Il regista Massimo Castri restituisce con maestria fragilità psicologiche e inquietudini borghesi del «Padre» In scena Umberto Orsini e Manuela Mandracchia

Laura Novelli

Salone borghese su cui si aprono grandi porte e finestre, abiti femminili perfettamente identici, ossessioni personali che gettano sulla famiglia le fragilità più profonde dell’«Io». Facendo i dovuti distinguo, sembra di poter intercettare non poche analogie tra lo spettacolo che Massimo Castri ha costruito intorno a «Il padre» di August Strindberg - con due attori di calibro quali Umberto Orsini e Manuela Mandracchia per protagonisti - e la sua precedente regia: quel «John Gabriel Borkman» di Henrik Ibsen, cioè, dove emergevano in modo assai efficace le dinamiche conflittuali di un matrimonio ormai compromesso e le dolorose tensioni insite nel rapporto uomo-società.
Se però nel «Borkman» il regista toscano conferiva crepuscolare modernità ad un mondo comunque ancora legato a stereotipi ottocenteschi, in questa lettura scenica del dramma strindberghiano (pubblicato nel 1886 ma foriero di inquietudini già tutte novecentesche), Castri mette mano ad una torbida battaglia marito/moglie declinando accenti marcatamente psicanalitici e freudiani.
Quanto meglio emerge dal lavoro è, infatti, la crisi devastante di un «maschio» (Capitano dell’esercito, sposato e padre di una ragazza adolescente) tanto vulnerabile e irrisolto da soccombere sotto il disegno egemonico di una «femmina» pronta a tutto pur di conquistare il timone dell'educazione della figlia.
Pronta persino a mentire e a instillare nel marito l’atroce dubbio di non essere lui il padre della fanciulla.
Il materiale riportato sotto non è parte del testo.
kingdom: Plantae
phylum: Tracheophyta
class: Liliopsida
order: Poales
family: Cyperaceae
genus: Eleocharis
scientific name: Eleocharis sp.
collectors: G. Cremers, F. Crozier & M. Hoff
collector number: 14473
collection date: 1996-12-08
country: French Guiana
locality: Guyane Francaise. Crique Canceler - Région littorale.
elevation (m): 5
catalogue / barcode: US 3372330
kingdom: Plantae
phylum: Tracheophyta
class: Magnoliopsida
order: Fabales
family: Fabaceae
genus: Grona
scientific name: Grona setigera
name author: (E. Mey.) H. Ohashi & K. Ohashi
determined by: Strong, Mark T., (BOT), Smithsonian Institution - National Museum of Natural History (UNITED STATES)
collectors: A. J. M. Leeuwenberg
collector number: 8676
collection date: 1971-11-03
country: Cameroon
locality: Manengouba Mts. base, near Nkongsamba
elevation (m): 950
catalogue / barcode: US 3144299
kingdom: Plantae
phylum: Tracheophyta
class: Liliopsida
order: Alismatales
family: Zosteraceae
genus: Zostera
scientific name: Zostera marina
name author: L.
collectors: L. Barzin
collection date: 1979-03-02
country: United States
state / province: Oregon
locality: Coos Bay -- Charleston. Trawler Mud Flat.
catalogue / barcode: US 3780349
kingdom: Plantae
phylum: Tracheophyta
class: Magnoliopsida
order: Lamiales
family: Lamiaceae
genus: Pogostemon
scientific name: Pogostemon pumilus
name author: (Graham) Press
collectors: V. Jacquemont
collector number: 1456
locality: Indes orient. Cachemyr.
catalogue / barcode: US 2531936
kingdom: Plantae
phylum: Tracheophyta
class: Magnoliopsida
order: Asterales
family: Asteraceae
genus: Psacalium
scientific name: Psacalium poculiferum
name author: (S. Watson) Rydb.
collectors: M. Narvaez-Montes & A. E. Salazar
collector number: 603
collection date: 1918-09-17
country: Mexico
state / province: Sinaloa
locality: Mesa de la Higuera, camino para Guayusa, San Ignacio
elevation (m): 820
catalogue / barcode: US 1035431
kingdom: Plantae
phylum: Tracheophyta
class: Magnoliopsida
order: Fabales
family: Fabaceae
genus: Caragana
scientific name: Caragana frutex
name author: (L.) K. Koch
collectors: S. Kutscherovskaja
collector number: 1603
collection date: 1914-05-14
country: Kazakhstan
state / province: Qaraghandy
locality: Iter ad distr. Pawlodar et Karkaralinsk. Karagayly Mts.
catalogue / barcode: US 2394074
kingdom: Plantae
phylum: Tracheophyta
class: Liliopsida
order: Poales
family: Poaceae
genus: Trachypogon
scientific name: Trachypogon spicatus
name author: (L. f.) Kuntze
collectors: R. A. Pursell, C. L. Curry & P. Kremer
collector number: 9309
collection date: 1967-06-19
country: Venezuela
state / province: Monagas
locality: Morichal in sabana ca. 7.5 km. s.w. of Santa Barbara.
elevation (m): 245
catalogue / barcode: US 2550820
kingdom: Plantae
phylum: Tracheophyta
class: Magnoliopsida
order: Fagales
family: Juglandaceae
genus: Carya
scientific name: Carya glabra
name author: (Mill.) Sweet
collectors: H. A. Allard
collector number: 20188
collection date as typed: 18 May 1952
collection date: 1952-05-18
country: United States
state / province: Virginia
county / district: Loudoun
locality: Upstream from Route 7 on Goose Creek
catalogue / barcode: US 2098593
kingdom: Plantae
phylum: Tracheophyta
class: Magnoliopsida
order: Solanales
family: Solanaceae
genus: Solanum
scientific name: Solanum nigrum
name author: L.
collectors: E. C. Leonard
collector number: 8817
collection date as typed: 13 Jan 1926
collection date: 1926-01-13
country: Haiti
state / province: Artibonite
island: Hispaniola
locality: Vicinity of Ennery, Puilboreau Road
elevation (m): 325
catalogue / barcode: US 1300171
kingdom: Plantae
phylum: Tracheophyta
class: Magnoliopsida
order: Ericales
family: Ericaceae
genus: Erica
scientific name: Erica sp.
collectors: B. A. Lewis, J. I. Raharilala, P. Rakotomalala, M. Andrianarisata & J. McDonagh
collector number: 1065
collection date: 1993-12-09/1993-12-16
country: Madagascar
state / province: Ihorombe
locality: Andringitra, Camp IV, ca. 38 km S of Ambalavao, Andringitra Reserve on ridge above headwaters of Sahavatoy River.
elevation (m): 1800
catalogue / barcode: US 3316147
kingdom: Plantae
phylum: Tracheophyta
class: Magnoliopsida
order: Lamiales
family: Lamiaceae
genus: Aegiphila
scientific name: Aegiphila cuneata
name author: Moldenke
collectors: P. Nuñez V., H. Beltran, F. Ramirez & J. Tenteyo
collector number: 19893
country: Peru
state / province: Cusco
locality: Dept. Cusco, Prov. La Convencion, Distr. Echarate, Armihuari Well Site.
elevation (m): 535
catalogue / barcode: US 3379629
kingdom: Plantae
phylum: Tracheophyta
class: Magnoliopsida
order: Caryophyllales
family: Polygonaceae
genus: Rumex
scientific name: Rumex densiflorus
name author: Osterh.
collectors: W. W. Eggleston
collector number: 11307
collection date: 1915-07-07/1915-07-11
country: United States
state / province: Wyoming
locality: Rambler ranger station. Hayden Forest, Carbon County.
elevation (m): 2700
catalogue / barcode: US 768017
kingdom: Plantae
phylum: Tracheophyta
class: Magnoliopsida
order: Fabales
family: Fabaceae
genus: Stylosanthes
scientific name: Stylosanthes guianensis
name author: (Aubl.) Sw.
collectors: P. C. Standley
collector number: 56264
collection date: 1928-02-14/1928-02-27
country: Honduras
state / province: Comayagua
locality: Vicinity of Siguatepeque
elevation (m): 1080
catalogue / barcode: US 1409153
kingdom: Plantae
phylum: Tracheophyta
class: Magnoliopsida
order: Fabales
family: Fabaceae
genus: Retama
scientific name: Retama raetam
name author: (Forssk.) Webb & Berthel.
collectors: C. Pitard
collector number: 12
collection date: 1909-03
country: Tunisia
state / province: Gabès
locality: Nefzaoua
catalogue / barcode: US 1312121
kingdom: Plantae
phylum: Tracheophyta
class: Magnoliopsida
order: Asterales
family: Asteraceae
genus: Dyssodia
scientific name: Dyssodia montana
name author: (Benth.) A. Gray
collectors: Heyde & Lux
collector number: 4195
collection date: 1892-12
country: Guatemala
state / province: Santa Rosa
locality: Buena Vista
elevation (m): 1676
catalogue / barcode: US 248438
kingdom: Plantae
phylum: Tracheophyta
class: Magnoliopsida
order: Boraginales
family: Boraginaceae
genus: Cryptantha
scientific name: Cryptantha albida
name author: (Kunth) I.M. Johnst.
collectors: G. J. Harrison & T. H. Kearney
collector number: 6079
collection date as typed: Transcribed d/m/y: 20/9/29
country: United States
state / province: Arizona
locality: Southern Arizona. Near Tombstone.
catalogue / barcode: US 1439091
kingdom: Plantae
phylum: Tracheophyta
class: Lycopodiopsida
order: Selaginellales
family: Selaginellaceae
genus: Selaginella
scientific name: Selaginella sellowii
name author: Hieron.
È a causa di questa ambigua rivelazione che il Capitano (un Orsini certamente bravo ma forse troppo imbrigliato in una recitazione distaccata e razionale che non lascia sufficiente spazio alla passionalità) perde il senno e finisce prigioniero di una camicia di forza che - nell’epilogo del dramma - diventa approdo (e contrappeso) di una regressione all’infanzia vissuta come unica scappatoia possibile.
La sua discesa agli inferi procede non a caso gradatamente, via via che la raffinata scenografia di Maurizio Balò ruota su se stessa scompaginandosi e spogliandosi di mobili e orpelli.
L’esplosione arriva irreparabile soltanto nel terzo atto. Allorquando, a questo dubbioso (anti)eroe del Novecento, non resta che accettare il dominio della moglie Laura (cui la Mandracchia consegna una prova matura ma a tratti eccessivamente caricaturale e bozzettistica) e della vecchia balia (un’incisiva Gianna Giachetti), e lasciare che - sotto un vistoso albero di Natale addobbato a festa - il suo «Io» bambino e la sua presunta follia lo pongano al riparo dalla vita.
C’è da dire che, a fronte di un testo bello anche se per molti versi datato, la regia di Castri non riesce a trovare, secondo noi, una chiave del tutto affascinante: nel complesso l’operazione funziona ma non si può negare che alcuni passaggi risultino rigidi, altri eccessivamente grotteschi, altri ancora troppo dilatati e lenti.
Come se, in definitiva, sradicando Strindberg dai suoi più abusati cliché, il regista volesse porgerlo sotto una nuova luce e votasse a questo scopo innanzitutto la recitazione, guidando gli interpreti su un registro «sovraesposto» e esteriorizzante che non sempre rende ragione della lacerata umanità (o disumanità) dei personaggi.
Lo spettacolo rimarrà in scena al teatro Eliseo fino a domani. Informazioni ai numeri: 06.4882114 e 06. 48872222.